If you think of all these things when I say Mexico, you're Mexican and/or a liar

If you think of all these things when I say Mexico, you’re Mexican and/or a liar

Where did my previous impression of Mexico come from? From the great American collective unconscious. Flashes of Speedy Gonzales combine with lectures on the Mexican Revolution and vague images from a trip to the Alamo. Cormac McCarthy novels blend into the Man with No Name and The Magnificent Seven.
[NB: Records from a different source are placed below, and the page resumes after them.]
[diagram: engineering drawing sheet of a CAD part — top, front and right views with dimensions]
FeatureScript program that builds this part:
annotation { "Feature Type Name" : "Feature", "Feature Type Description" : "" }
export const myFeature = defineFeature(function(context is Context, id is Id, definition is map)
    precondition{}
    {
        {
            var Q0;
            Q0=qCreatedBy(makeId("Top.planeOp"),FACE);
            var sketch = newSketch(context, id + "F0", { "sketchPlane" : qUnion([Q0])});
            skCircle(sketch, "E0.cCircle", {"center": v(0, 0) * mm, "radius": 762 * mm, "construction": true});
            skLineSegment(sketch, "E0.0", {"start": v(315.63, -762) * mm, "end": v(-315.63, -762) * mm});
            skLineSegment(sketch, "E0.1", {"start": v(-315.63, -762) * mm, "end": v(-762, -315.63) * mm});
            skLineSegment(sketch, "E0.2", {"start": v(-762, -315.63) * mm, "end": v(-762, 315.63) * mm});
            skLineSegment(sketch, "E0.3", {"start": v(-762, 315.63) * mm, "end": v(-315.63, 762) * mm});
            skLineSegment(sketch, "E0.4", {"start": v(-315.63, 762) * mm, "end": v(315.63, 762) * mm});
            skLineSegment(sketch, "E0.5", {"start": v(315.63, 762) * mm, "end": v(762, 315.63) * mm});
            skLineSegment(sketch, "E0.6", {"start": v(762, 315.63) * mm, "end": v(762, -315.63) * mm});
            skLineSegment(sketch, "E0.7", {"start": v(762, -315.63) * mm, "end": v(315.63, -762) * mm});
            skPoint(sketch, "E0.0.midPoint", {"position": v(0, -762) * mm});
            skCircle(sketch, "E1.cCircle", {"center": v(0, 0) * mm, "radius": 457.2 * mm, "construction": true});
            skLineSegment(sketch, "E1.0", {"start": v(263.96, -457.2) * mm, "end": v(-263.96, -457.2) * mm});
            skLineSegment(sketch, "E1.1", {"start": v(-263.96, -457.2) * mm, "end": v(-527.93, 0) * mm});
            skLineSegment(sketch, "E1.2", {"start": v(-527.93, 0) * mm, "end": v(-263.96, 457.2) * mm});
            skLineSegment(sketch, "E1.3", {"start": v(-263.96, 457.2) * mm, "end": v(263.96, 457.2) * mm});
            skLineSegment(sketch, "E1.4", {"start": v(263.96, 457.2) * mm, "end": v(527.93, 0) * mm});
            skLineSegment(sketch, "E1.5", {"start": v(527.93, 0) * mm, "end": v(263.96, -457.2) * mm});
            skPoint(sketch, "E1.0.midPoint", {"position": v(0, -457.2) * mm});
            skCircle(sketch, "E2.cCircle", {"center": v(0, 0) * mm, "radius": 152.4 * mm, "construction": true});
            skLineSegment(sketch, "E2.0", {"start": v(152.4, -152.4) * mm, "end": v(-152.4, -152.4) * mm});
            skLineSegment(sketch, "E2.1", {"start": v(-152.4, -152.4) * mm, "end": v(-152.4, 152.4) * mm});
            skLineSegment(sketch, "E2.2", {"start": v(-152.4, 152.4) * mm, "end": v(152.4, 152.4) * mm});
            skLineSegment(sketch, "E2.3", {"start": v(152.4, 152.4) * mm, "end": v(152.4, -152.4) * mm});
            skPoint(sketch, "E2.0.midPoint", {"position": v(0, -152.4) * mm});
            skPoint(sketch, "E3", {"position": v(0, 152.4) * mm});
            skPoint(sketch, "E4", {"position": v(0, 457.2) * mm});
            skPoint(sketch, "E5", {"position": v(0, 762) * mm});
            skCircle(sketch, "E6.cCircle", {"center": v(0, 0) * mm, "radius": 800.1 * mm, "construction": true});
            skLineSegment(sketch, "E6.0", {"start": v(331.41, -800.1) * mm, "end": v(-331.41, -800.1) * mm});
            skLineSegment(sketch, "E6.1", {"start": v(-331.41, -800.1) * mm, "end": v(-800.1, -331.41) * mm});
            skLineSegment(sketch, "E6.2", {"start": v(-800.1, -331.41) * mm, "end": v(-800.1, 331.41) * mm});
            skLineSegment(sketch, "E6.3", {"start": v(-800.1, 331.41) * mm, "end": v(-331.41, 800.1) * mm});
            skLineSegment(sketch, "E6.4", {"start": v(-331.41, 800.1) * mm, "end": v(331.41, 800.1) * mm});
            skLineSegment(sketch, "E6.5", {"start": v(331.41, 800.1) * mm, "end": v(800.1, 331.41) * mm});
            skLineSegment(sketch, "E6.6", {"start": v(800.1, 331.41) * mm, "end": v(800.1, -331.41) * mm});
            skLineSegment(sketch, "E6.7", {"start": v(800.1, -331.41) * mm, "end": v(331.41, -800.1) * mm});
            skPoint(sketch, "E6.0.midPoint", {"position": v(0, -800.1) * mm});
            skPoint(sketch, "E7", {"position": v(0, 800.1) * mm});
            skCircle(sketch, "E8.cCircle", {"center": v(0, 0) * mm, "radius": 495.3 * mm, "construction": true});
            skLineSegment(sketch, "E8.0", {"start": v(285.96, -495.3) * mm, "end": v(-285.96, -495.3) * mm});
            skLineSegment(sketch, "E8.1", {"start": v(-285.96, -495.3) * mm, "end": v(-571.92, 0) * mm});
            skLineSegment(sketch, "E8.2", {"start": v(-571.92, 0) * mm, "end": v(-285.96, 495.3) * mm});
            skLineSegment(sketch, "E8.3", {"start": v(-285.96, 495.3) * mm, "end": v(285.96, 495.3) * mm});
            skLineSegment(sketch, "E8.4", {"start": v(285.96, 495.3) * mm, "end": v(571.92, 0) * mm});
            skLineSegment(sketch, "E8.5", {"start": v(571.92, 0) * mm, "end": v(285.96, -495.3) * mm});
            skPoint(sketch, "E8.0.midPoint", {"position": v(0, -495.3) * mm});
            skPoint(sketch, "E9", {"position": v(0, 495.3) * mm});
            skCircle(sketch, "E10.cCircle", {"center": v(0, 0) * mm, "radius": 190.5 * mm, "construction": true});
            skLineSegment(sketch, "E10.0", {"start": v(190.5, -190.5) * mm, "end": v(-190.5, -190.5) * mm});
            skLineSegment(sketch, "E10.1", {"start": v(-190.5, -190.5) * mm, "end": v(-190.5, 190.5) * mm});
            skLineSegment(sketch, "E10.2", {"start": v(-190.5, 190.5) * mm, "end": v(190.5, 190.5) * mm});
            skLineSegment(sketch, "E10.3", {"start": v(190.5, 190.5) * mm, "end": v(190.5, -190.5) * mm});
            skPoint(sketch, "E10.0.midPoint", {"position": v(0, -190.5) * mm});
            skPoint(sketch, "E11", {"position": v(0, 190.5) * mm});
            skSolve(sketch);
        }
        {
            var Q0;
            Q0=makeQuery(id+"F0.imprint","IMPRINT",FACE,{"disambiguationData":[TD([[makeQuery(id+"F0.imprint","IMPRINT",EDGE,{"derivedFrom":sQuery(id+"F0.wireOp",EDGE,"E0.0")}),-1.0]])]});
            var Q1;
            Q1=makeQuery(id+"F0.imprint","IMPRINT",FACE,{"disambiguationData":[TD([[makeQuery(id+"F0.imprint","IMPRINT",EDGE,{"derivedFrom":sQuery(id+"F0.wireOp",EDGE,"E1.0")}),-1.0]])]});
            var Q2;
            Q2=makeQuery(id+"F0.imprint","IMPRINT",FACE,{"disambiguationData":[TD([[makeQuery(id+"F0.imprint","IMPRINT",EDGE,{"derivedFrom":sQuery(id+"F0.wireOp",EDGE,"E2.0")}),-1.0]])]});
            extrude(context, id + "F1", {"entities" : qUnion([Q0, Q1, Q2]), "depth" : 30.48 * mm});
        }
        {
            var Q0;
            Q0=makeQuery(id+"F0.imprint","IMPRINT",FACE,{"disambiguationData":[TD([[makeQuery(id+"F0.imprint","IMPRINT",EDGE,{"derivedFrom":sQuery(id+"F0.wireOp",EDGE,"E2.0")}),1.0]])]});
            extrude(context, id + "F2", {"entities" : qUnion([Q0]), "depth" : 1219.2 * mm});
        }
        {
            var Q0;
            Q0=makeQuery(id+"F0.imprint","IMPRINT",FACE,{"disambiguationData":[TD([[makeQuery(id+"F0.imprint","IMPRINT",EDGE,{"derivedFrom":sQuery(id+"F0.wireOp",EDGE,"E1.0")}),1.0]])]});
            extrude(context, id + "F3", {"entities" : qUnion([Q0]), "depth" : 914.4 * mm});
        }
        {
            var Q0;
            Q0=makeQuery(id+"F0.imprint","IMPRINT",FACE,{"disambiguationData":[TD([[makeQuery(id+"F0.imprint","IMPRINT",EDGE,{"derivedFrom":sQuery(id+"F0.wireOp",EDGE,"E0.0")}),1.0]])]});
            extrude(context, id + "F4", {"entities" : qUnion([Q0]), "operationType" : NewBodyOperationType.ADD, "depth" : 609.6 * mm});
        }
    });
It’s a powerful mental image of white linens and sombreros, now overlaid with narcos and beheadings.


We think of this

Almost none of that conception has anything to do with the “Real Mexico,” just like the way the rest of the world literally thinks we only eat hamburgers and hot dogs in the States has the tiniest bit of truth (we eat hamburgers sometimes) while missing everything else about us. “Mexicans eat tacos right?” “Well yea, but they’re different than ours and that’s not the point.”

The image, the pseudo-Mexico of The Three Amigos and shitty restaurants, it is the Mexico that we respond to, as voters, vacationers, businesspeople, and politicians. You have to go somewhere to start to know it. I don’t know Mexico. I don’t even know Querétaro, or Jalpan. But I’m a sight further along than I was beforehand, enough to know that what I thought I knew, I didn’t. What you have to realize is that the false American idea of Mexico is all the Mexico there is for the majority of Americans.